*What the task requires*
In the entries below, which lines run from the one containing "1.350000 1.665000 ;" to the one containing "2.215000 0.485000 ;"? Copy exactly those lines, ends included, and no others.

Exercise material Block Start

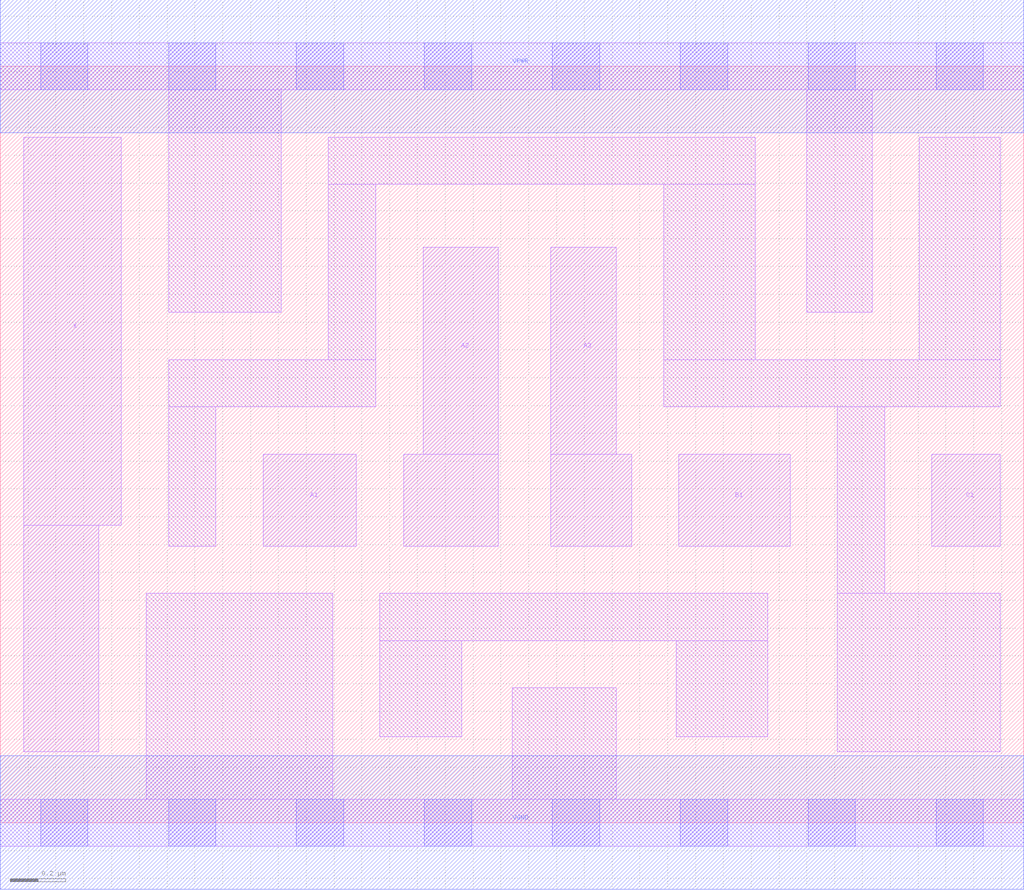
<source format=lef>
# Copyright 2020 The SkyWater PDK Authors
#
# Licensed under the Apache License, Version 2.0 (the "License");
# you may not use this file except in compliance with the License.
# You may obtain a copy of the License at
#
#     https://www.apache.org/licenses/LICENSE-2.0
#
# Unless required by applicable law or agreed to in writing, software
# distributed under the License is distributed on an "AS IS" BASIS,
# WITHOUT WARRANTIES OR CONDITIONS OF ANY KIND, either express or implied.
# See the License for the specific language governing permissions and
# limitations under the License.
#
# SPDX-License-Identifier: Apache-2.0

VERSION 5.7 ;
  NOWIREEXTENSIONATPIN ON ;
  DIVIDERCHAR "/" ;
  BUSBITCHARS "[]" ;
UNITS
  DATABASE MICRONS 200 ;
END UNITS
MACRO sky130_fd_sc_hd__o311a_1
  CLASS CORE ;
  FOREIGN sky130_fd_sc_hd__o311a_1 ;
  ORIGIN  0.000000  0.000000 ;
  SIZE  3.680000 BY  2.720000 ;
  SYMMETRY X Y R90 ;
  SITE unithd ;
  PIN A1
    ANTENNAGATEAREA  0.247500 ;
    DIRECTION INPUT ;
    USE SIGNAL ;
    PORT
      LAYER li1 ;
        RECT 0.945000 0.995000 1.280000 1.325000 ;
    END
  END A1
  PIN A2
    ANTENNAGATEAREA  0.247500 ;
    DIRECTION INPUT ;
    USE SIGNAL ;
    PORT
      LAYER li1 ;
        RECT 1.450000 0.995000 1.790000 1.325000 ;
        RECT 1.520000 1.325000 1.790000 2.070000 ;
    END
  END A2
  PIN A3
    ANTENNAGATEAREA  0.247500 ;
    DIRECTION INPUT ;
    USE SIGNAL ;
    PORT
      LAYER li1 ;
        RECT 1.980000 0.995000 2.270000 1.325000 ;
        RECT 1.980000 1.325000 2.215000 2.070000 ;
    END
  END A3
  PIN B1
    ANTENNAGATEAREA  0.247500 ;
    DIRECTION INPUT ;
    USE SIGNAL ;
    PORT
      LAYER li1 ;
        RECT 2.440000 0.995000 2.840000 1.325000 ;
    END
  END B1
  PIN C1
    ANTENNAGATEAREA  0.247500 ;
    DIRECTION INPUT ;
    USE SIGNAL ;
    PORT
      LAYER li1 ;
        RECT 3.350000 0.995000 3.595000 1.325000 ;
    END
  END C1
  PIN X
    ANTENNADIFFAREA  0.429000 ;
    DIRECTION OUTPUT ;
    USE SIGNAL ;
    PORT
      LAYER li1 ;
        RECT 0.085000 0.255000 0.355000 1.070000 ;
        RECT 0.085000 1.070000 0.435000 2.465000 ;
    END
  END X
  PIN VGND
    DIRECTION INOUT ;
    SHAPE ABUTMENT ;
    USE GROUND ;
    PORT
      LAYER met1 ;
        RECT 0.000000 -0.240000 3.680000 0.240000 ;
    END
  END VGND
  PIN VPWR
    DIRECTION INOUT ;
    SHAPE ABUTMENT ;
    USE POWER ;
    PORT
      LAYER met1 ;
        RECT 0.000000 2.480000 3.680000 2.960000 ;
    END
  END VPWR
  OBS
    LAYER li1 ;
      RECT 0.000000 -0.085000 3.680000 0.085000 ;
      RECT 0.000000  2.635000 3.680000 2.805000 ;
      RECT 0.525000  0.085000 1.195000 0.825000 ;
      RECT 0.605000  0.995000 0.775000 1.495000 ;
      RECT 0.605000  1.495000 1.350000 1.665000 ;
      RECT 0.605000  1.835000 1.010000 2.635000 ;
      RECT 1.180000  1.665000 1.350000 2.295000 ;
      RECT 1.180000  2.295000 2.715000 2.465000 ;
      RECT 1.365000  0.310000 1.660000 0.655000 ;
      RECT 1.365000  0.655000 2.760000 0.825000 ;
      RECT 1.840000  0.085000 2.215000 0.485000 ;
      RECT 2.385000  1.495000 3.595000 1.665000 ;
      RECT 2.385000  1.665000 2.715000 2.295000 ;
      RECT 2.430000  0.310000 2.760000 0.655000 ;
      RECT 2.900000  1.835000 3.135000 2.635000 ;
      RECT 3.010000  0.255000 3.595000 0.825000 ;
      RECT 3.010000  0.825000 3.180000 1.495000 ;
      RECT 3.305000  1.665000 3.595000 2.465000 ;
    LAYER mcon ;
      RECT 0.145000 -0.085000 0.315000 0.085000 ;
      RECT 0.145000  2.635000 0.315000 2.805000 ;
      RECT 0.605000 -0.085000 0.775000 0.085000 ;
      RECT 0.605000  2.635000 0.775000 2.805000 ;
      RECT 1.065000 -0.085000 1.235000 0.085000 ;
      RECT 1.065000  2.635000 1.235000 2.805000 ;
      RECT 1.525000 -0.085000 1.695000 0.085000 ;
      RECT 1.525000  2.635000 1.695000 2.805000 ;
      RECT 1.985000 -0.085000 2.155000 0.085000 ;
      RECT 1.985000  2.635000 2.155000 2.805000 ;
      RECT 2.445000 -0.085000 2.615000 0.085000 ;
      RECT 2.445000  2.635000 2.615000 2.805000 ;
      RECT 2.905000 -0.085000 3.075000 0.085000 ;
      RECT 2.905000  2.635000 3.075000 2.805000 ;
      RECT 3.365000 -0.085000 3.535000 0.085000 ;
      RECT 3.365000  2.635000 3.535000 2.805000 ;
  END
END sky130_fd_sc_hd__o311a_1
END LIBRARY

</source>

Exercise material Block End

*Expected answer*
      RECT 0.605000  1.495000 1.350000 1.665000 ;
      RECT 0.605000  1.835000 1.010000 2.635000 ;
      RECT 1.180000  1.665000 1.350000 2.295000 ;
      RECT 1.180000  2.295000 2.715000 2.465000 ;
      RECT 1.365000  0.310000 1.660000 0.655000 ;
      RECT 1.365000  0.655000 2.760000 0.825000 ;
      RECT 1.840000  0.085000 2.215000 0.485000 ;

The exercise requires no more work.